Due to the versatility of the material that can be patterned and its cost effectiveness, contact printing lends itself well as a technology to print organic layers that make up OLED displays. This research concentrates on the viability of using shape memory polymers (SMPs) as stamps in contact printing. SMP stamps may thermally trigger shape change and thus a means to control adhesion between the stamp and substrate.
Simulation of compression of different stamp geometries with variable backing layer compliance on a rigid substrate allows us to isolate the contribution of the backing layer in different stamp geometries. This lends insight into the deformation mechanics of the stamp.
The nonlinear behavior of one stamp material was investigated at different temperatures and strains. This data allows understanding the behavior of the material when it undergoes thermal cycling as is the case in contact printing. Rheological models simulate viscoplastic materials and provide a good foundation to simulate such materials effectively over various strains and temperatures.
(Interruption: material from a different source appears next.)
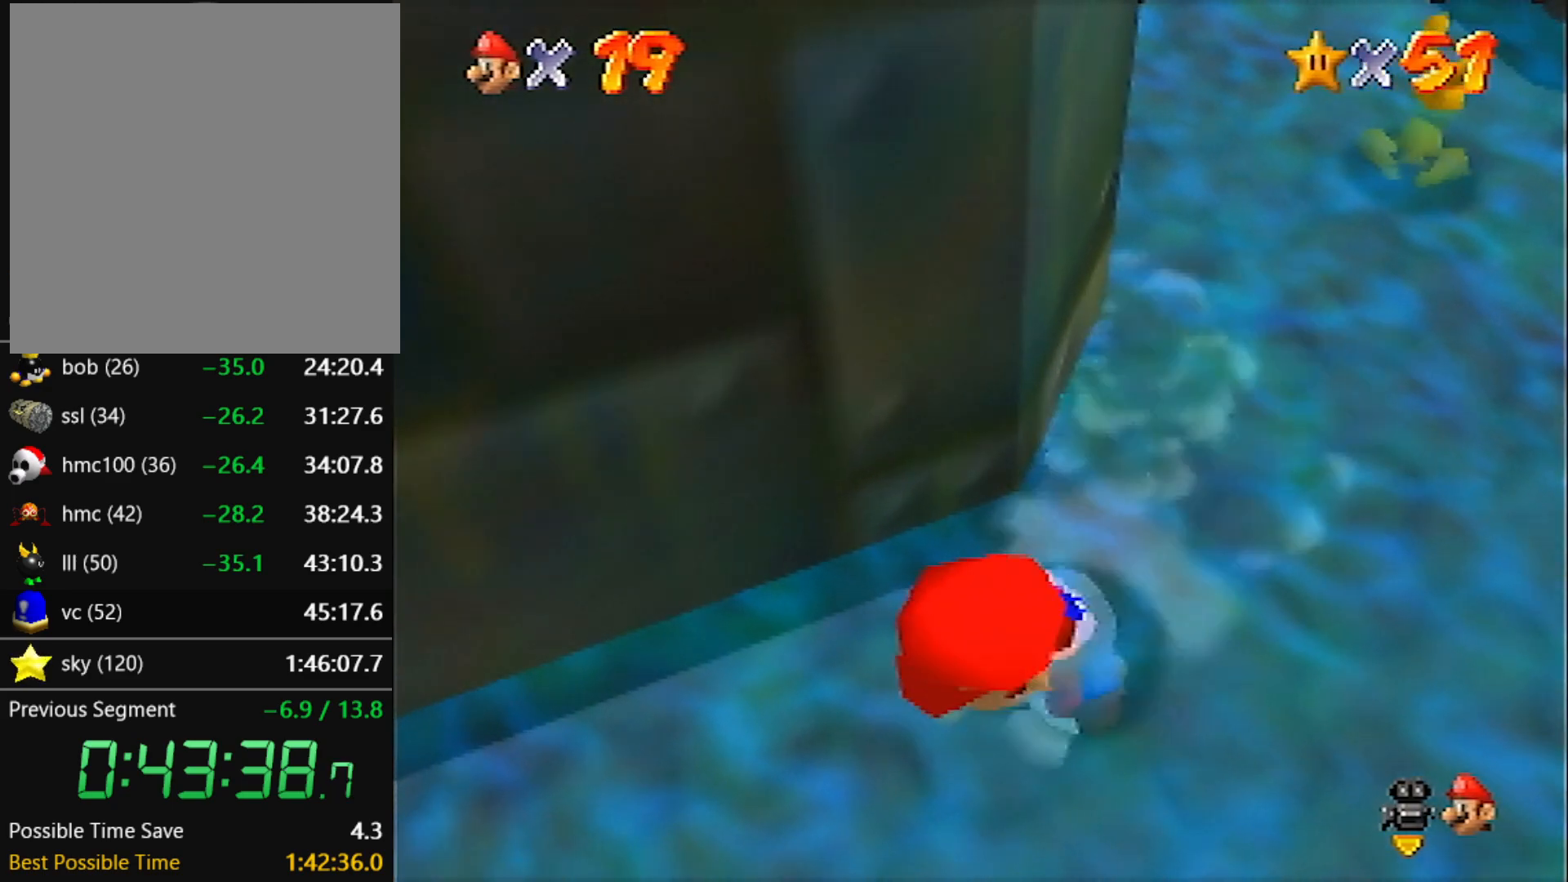
{"buttons": [], "left_stick": "down-left", "events": []}
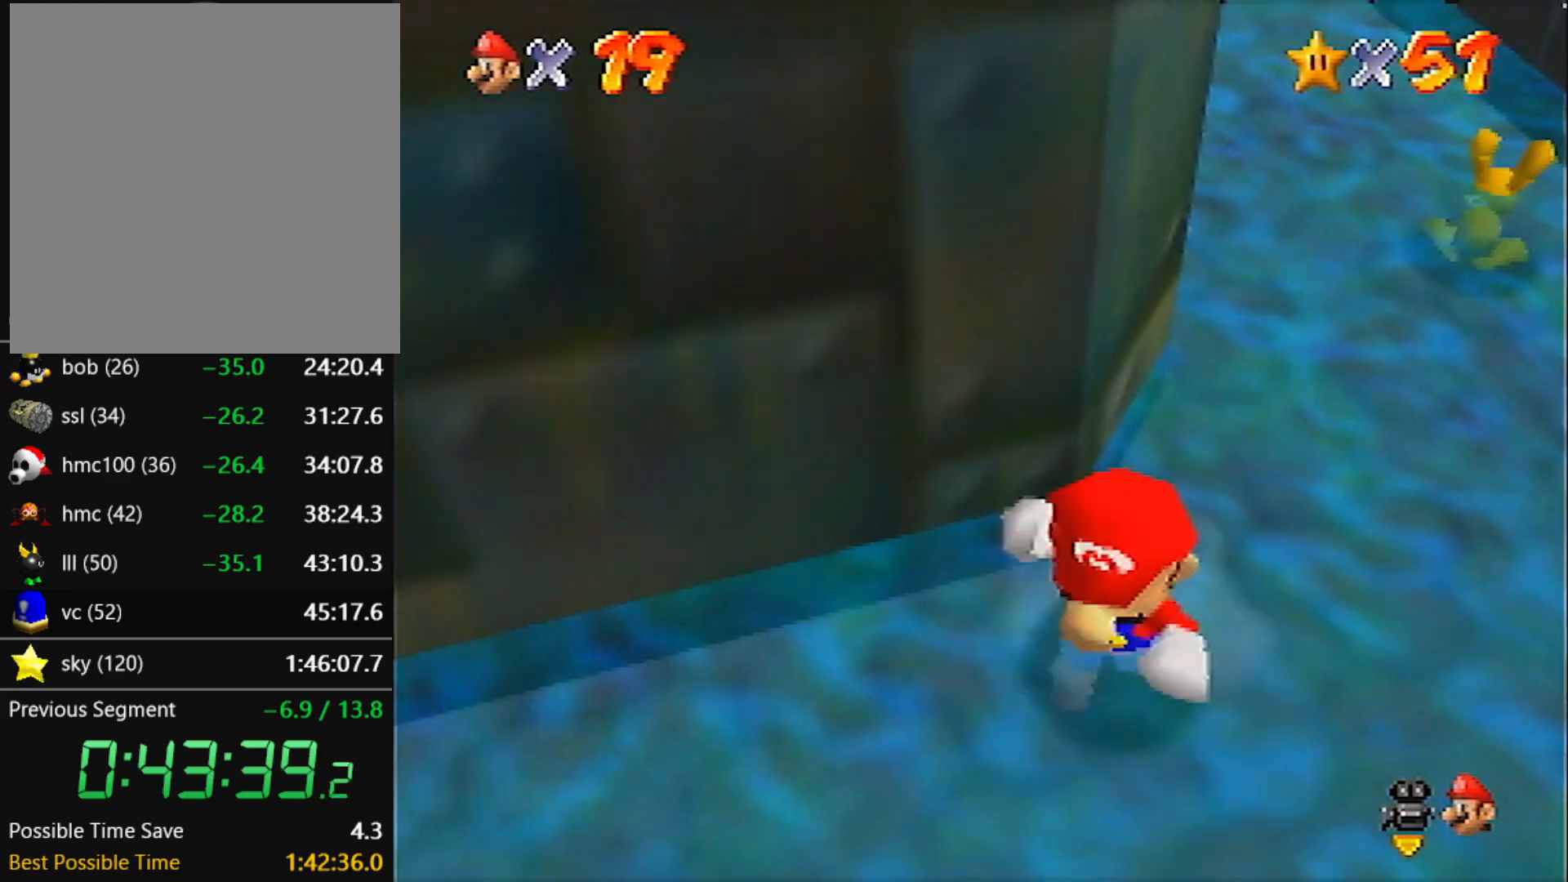
{"buttons": ["A", "Z"], "left_stick": "left", "events": [[300, "Z", "down"], [334, "A", "down"], [434, "left_stick", "left"]]}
Critical strain energy release rate, a fracture mechanics concept, can be used to study the delamination mechanics of two surfaces in adhesive contact. Delamination of cylindrical stamps made of PCL (polycaprolactone) from a rigid substrate was simulated in ABAQUS using a traction-separation law which dictates the interfacial adhesion mechanics between the surfaces. An accurate estimate of the surface energy of the stamp material was made possible by examining the local traction-separation relation. This approach demonstrates an easily applicable method to estimate surface energy.